Korine and Rachel, his wife, have worked together before. First, in a Bonnie 'Prince' Billy video, when he put her in black face and a wedding dress, and in Mister Lonely, where she played Little Red Riding Hood. Rachel is beautiful and Korine describes her as "a great actress and really good physical mimic." They met in Nashville through a friend of a friend. "She was pretty young back then, she was just graduating high school," he says. "And I just thought she was amazing, so I tried to, like, talk to her." He laughs. "She wasn't that interested at the time."
I ask Korine if having a wife and child will now keep him from pursuing the type of projects he has in the past, like Fight Harm, a short film series where he would try to provoke bystanders into beating him senseless. "I could never pursue that particular project again, because my mind, I had to really be in a mental state that was really skewed. I was living completely like a tramp back then, so it's difficult to get in that head space," he says. "I don't really feel like having a kid has made me not enjoy those types of projects, but that particular one, I couldn't do again."
Other than that, he's not putting any restrictions on himself or anything he might want to do. Mister Lonely, which starred Diego Luna and Samantha Morton and was Korine's biggest-budget film to date, was reportedly a nightmare to get made, but that has not soured him on taking on more traditional projects. "I don't want to make a movie that was as difficult to put together as Mister Lonely, but in terms of scope, of course," he says. "I want to do everything. I like everything. I like big, small, in-between, torn-up, shredded, shit on…It's all good."
Korine just finished another script and is currently trying to cast it. It's a comedy or, as he corrects himself, "at least my version of a comedy." At this point, he's aware that not everyone shares his sense of humor. Fight Harm, which was abandoned after he was badly hurt several times and arrested, was also Korine's version of a comedy.

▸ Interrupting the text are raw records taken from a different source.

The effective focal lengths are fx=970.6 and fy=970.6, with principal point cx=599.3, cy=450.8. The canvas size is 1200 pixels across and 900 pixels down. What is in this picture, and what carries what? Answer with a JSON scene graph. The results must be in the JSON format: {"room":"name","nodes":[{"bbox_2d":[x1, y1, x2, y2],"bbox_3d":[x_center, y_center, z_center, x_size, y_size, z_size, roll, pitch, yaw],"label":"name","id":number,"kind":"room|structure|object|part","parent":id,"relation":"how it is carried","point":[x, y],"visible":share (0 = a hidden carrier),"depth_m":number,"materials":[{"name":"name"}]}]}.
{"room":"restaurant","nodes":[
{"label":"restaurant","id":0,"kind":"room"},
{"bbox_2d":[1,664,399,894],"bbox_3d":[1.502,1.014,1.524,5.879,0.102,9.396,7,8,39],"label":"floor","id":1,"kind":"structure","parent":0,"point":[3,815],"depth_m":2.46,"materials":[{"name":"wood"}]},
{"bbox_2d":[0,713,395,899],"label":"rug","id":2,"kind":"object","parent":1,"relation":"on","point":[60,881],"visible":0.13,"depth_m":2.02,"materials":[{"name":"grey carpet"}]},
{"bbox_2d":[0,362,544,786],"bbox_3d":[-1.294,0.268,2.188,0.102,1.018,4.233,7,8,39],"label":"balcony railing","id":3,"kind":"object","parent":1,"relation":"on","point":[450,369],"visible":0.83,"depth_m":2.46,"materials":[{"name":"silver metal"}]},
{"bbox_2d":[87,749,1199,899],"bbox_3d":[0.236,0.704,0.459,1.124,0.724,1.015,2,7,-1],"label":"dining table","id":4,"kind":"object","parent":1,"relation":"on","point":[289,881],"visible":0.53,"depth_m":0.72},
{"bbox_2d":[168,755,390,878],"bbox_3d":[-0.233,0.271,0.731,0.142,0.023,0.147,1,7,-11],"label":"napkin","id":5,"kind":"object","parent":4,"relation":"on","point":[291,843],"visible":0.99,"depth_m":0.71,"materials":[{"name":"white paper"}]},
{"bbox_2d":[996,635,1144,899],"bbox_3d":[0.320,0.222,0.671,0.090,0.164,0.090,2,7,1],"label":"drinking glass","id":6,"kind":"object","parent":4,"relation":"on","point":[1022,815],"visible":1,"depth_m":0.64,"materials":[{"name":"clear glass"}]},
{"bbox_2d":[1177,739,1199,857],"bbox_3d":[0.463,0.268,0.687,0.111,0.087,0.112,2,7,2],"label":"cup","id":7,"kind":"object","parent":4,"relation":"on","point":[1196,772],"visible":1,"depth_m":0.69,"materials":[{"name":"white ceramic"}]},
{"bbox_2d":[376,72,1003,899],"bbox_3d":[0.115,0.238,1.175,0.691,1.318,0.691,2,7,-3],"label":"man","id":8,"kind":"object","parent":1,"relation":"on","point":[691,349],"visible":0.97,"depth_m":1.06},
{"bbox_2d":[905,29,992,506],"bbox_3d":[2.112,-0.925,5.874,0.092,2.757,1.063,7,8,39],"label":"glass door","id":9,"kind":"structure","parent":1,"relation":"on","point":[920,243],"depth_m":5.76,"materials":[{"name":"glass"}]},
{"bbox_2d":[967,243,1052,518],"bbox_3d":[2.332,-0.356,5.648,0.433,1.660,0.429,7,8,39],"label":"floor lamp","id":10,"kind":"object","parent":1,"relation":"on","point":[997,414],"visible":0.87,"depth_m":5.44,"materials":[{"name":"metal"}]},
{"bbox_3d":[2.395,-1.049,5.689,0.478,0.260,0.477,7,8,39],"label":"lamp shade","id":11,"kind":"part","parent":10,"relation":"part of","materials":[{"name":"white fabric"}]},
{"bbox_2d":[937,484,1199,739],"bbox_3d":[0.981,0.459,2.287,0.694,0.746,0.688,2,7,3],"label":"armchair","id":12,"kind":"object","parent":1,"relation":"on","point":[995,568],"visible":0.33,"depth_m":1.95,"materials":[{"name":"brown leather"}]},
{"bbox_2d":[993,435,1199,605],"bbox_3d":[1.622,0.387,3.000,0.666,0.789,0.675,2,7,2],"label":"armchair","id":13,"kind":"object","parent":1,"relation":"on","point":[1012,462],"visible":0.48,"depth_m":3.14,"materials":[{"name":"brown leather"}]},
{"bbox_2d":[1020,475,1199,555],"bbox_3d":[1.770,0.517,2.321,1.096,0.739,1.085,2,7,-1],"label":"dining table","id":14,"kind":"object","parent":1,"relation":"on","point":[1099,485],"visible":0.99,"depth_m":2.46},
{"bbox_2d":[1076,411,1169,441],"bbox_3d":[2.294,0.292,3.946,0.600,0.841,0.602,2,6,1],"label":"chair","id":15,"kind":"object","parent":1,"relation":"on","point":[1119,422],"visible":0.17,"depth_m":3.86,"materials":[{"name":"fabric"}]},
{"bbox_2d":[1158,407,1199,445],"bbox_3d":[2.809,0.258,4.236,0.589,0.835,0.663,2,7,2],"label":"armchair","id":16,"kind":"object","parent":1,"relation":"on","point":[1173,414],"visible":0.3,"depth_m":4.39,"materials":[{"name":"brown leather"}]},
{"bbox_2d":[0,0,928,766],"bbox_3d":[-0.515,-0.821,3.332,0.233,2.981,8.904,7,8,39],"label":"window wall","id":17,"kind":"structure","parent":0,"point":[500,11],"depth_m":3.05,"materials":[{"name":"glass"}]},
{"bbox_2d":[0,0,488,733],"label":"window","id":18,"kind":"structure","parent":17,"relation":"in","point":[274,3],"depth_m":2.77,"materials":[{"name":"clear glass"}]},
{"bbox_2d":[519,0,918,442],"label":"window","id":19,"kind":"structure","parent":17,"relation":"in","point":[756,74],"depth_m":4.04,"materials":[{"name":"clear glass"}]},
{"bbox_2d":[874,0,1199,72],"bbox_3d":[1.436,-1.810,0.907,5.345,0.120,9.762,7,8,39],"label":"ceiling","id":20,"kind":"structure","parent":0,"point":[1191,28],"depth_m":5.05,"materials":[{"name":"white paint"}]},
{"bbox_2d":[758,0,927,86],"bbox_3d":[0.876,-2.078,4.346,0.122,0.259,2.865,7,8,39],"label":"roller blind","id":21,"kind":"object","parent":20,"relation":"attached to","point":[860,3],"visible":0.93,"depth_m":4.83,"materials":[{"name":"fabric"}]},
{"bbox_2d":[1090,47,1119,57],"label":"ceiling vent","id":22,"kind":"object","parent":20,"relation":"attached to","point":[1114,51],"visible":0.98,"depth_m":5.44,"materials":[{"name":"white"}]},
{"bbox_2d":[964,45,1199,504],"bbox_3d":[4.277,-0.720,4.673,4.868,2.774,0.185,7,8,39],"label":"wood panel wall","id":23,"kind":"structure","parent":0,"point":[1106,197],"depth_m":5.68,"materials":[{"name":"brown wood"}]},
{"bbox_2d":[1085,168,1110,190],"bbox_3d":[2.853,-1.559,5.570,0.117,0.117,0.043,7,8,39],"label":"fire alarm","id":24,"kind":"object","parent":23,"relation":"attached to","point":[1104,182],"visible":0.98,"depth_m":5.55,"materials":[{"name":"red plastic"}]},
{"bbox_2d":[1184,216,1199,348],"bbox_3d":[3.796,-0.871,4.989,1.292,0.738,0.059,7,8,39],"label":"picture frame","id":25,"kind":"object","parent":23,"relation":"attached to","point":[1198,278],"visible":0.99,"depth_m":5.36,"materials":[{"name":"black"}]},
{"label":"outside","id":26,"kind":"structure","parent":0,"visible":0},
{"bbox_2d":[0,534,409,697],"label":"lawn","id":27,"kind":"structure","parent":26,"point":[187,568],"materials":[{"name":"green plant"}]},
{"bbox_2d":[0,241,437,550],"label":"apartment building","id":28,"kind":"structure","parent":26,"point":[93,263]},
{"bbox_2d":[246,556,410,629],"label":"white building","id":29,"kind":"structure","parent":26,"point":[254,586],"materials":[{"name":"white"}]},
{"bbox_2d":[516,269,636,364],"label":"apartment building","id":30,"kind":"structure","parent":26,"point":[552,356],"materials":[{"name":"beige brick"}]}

Korine grew up loving the comedy of Buster Keaton and the Marx Brothers, and such films remain one of his biggest influences, however buried, and also perhaps the only key to an otherwise inexplicable oeuvre. "I remember the first time I saw Harpo [Marx] in one of those scenes where it is just like a five minute vignette of him playing the harp," Korine says. "There was something so beautiful about it, it was a poetry that transcended any kind of logic that all of a sudden for five minutes, Harpo would just play the harp in the middle of this movie. It was just incredible. It kind of changed my perspective on things, and the way I thought about things. I feel like Harpo is a big part of who I am. I thought that maybe, there's a kind of beauty in illogic... or there is something deep in this idea of nonsense."